** Start Data **
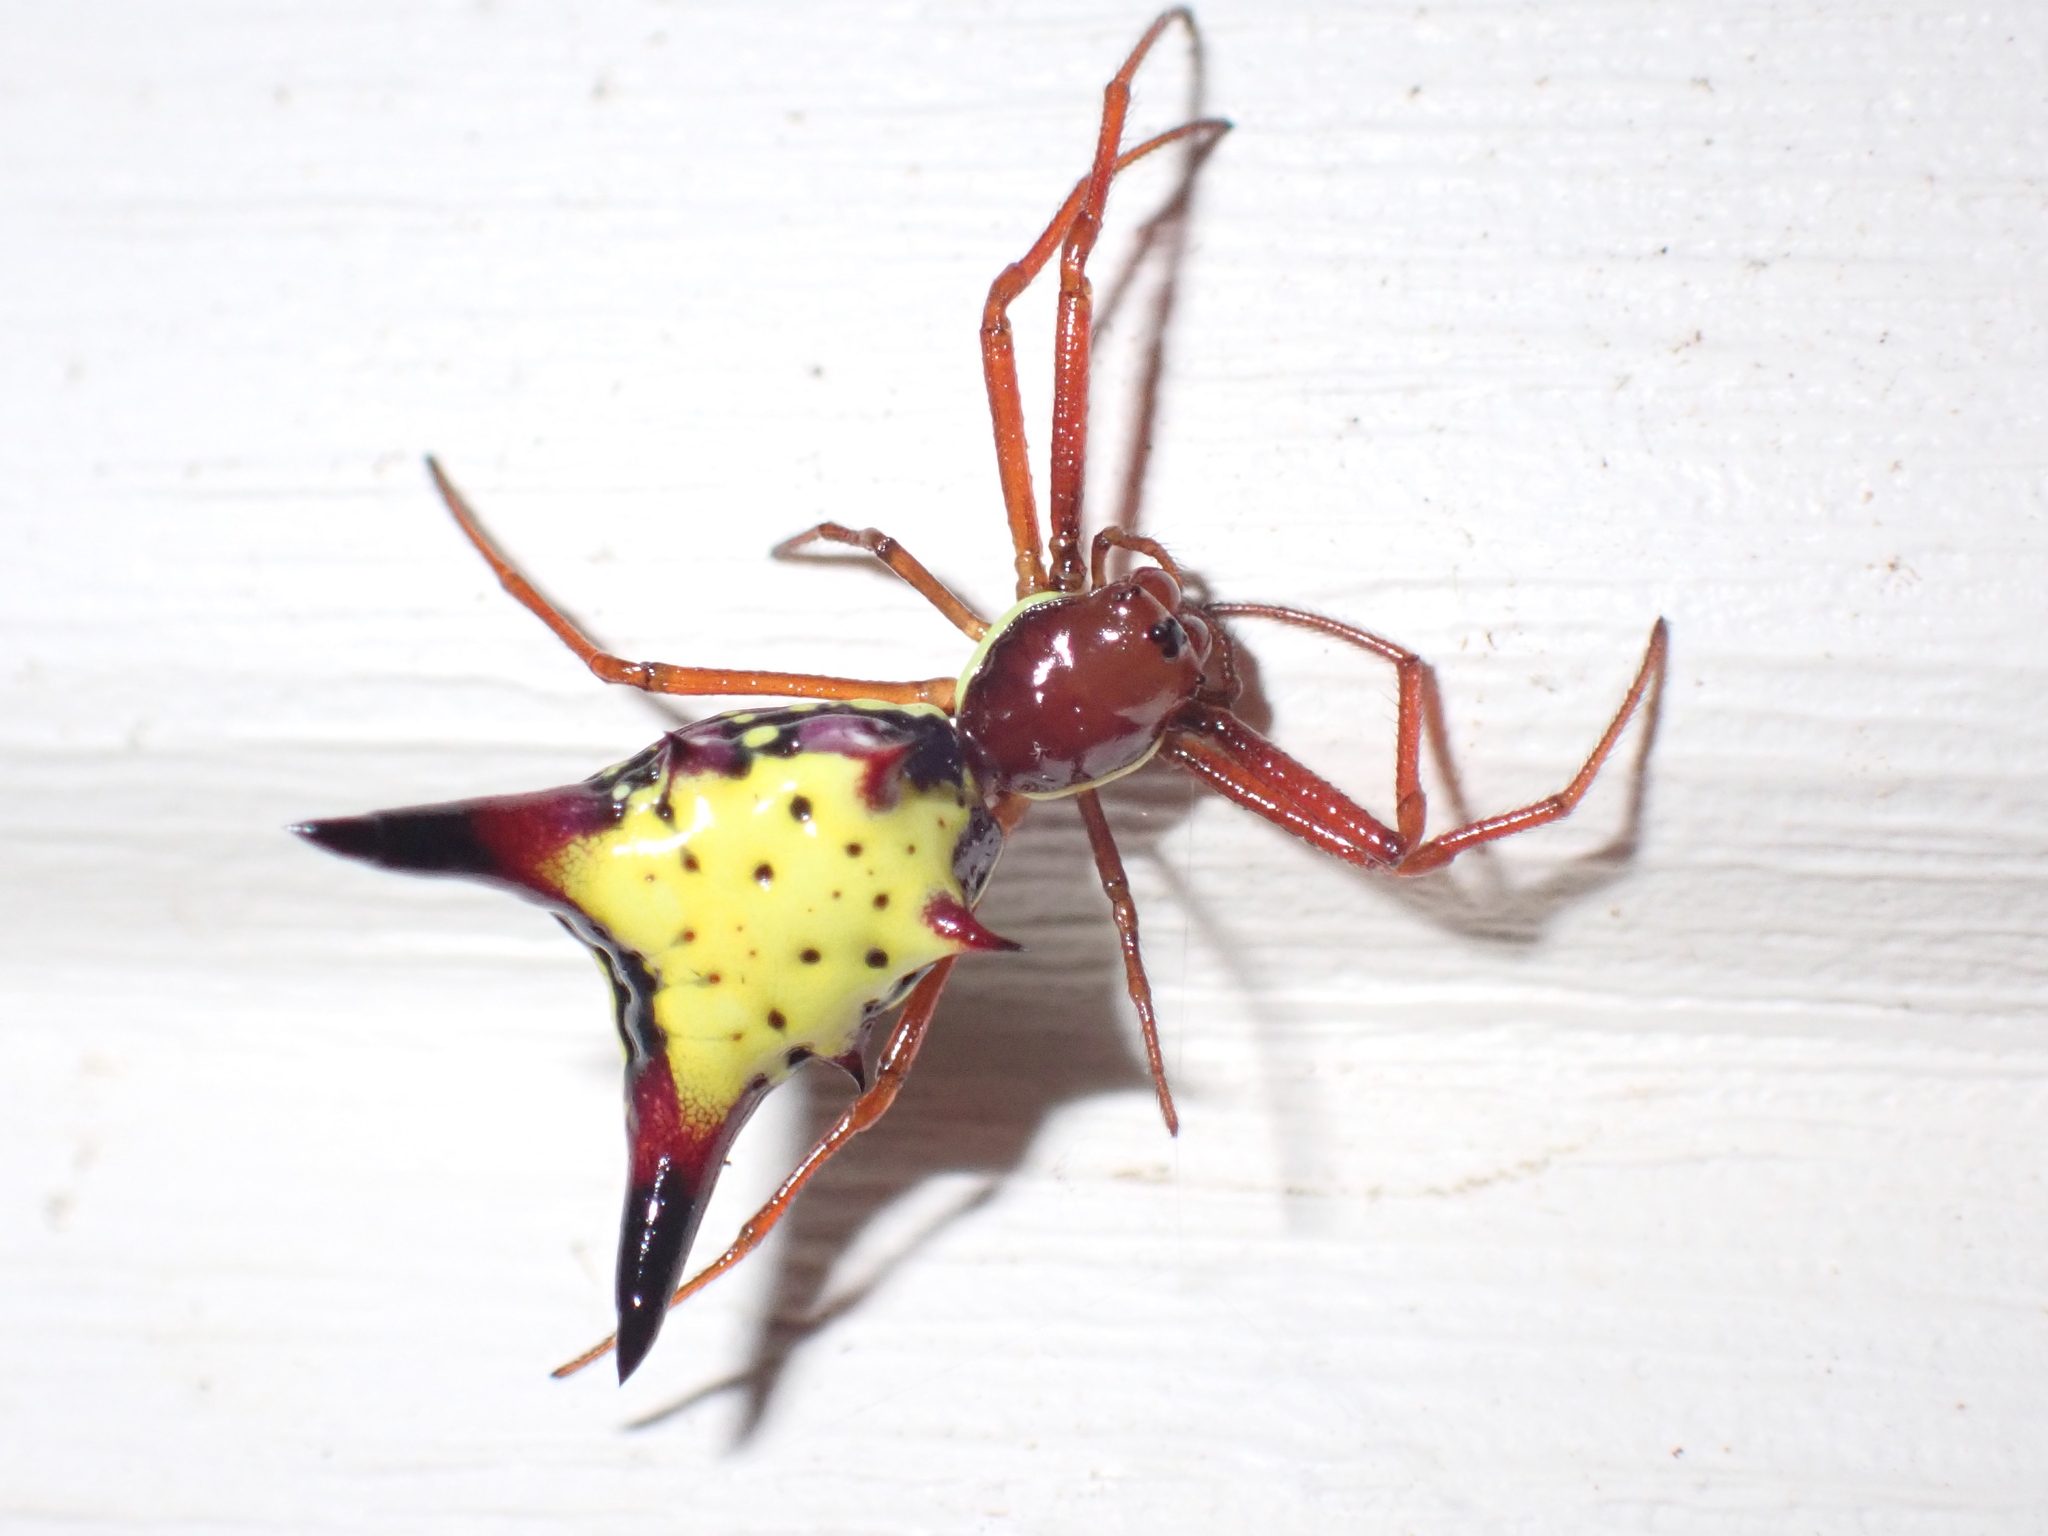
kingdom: Animalia
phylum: Arthropoda
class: Arachnida
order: Araneae
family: Araneidae
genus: Micrathena
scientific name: Micrathena sagittata
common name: Orb weavers
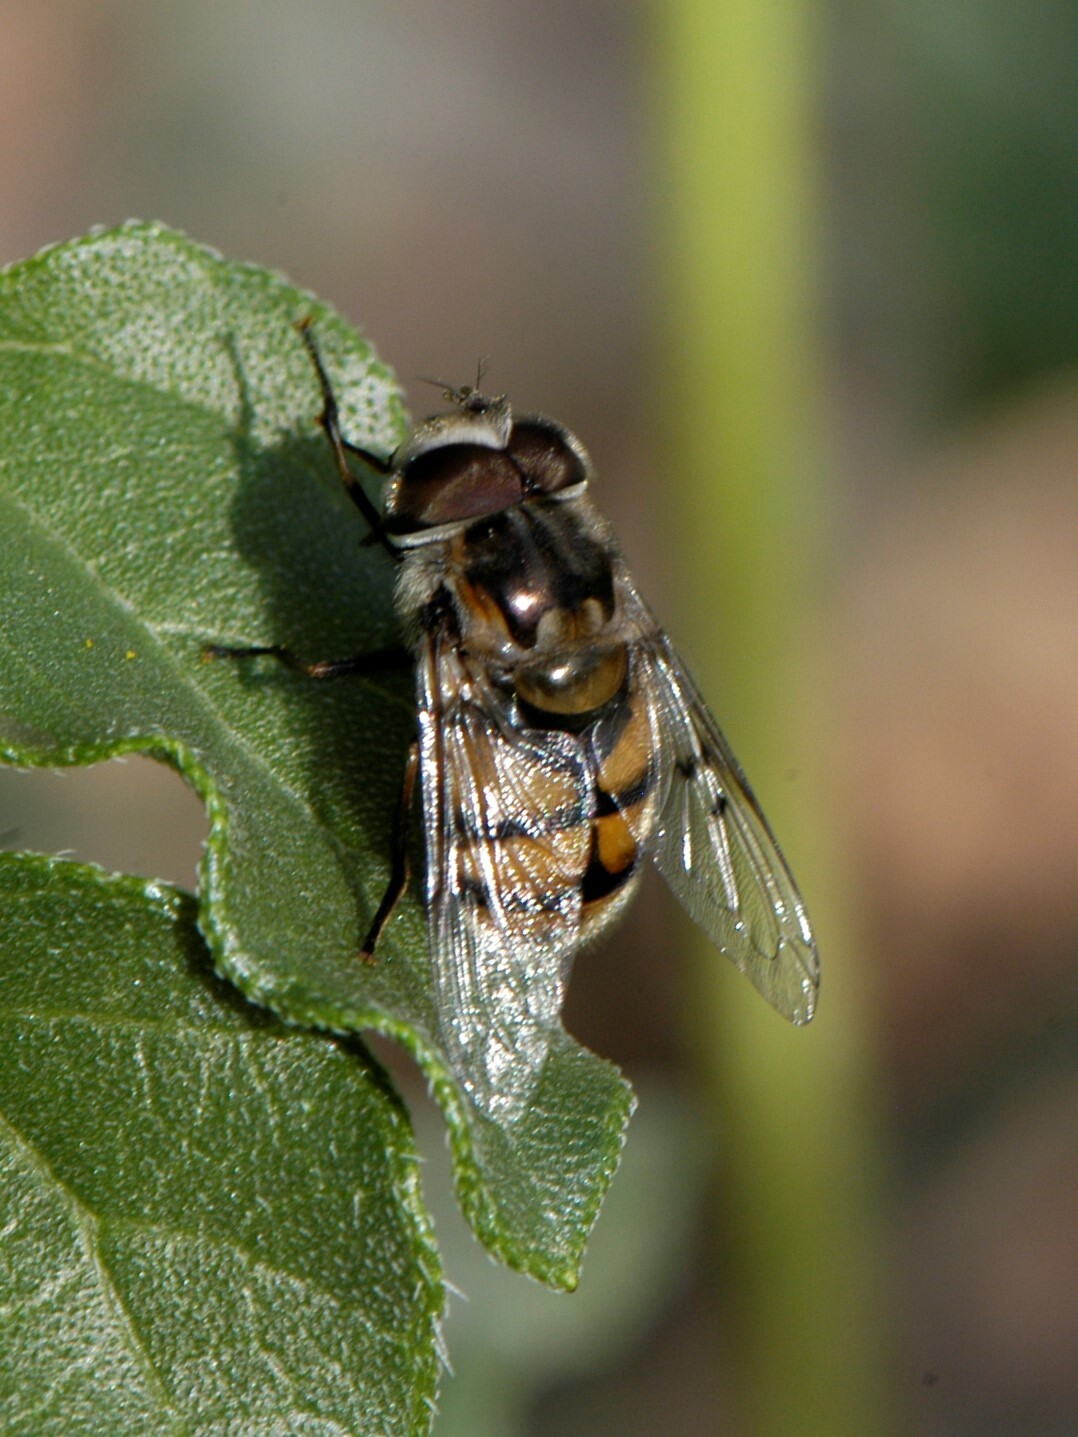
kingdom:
** End Data **
#### Challenge:
Rewrite all the records, substituting "vernacular name" for every occurrence of "common name" and leaving everything else unchanged. Omit the pictures from your answer.

#### Result of this task:
kingdom: Animalia
phylum: Arthropoda
class: Arachnida
order: Araneae
family: Araneidae
genus: Micrathena
scientific name: Micrathena sagittata
vernacular name: Orb weavers
kingdom:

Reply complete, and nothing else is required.